-- Material for the task follows --

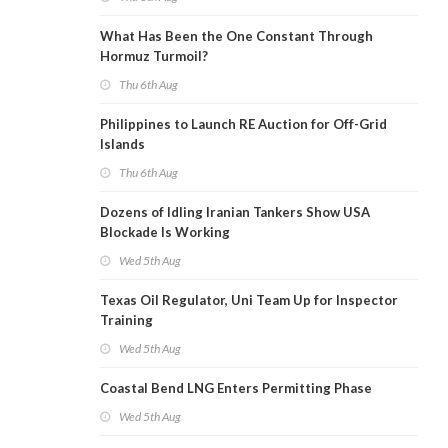
What Has Been the One Constant Through
Hormuz Turmoil?
Thu 6th Aug
Philippines to Launch RE Auction for Off-Grid
Islands
Thu 6th Aug
Dozens of Idling Iranian Tankers Show USA
Blockade Is Working
Wed 5th Aug
Texas Oil Regulator, Uni Team Up for Inspector
Training
Wed 5th Aug
Coastal Bend LNG Enters Permitting Phase
Wed 5th Aug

-- Material for the task concluded --

▸ **Your task**: Convert every line of text in the entries above into a JSON list of strings, with one string for each line and blank lines omitted. Leave the pictures out of the answer.

▸ **Task output**:
[
  "What Has Been the One Constant Through",
  "Hormuz Turmoil?",
  "Thu 6th Aug",
  "Philippines to Launch RE Auction for Off-Grid",
  "Islands",
  "Thu 6th Aug",
  "Dozens of Idling Iranian Tankers Show USA",
  "Blockade Is Working",
  "Wed 5th Aug",
  "Texas Oil Regulator, Uni Team Up for Inspector",
  "Training",
  "Wed 5th Aug",
  "Coastal Bend LNG Enters Permitting Phase",
  "Wed 5th Aug"
]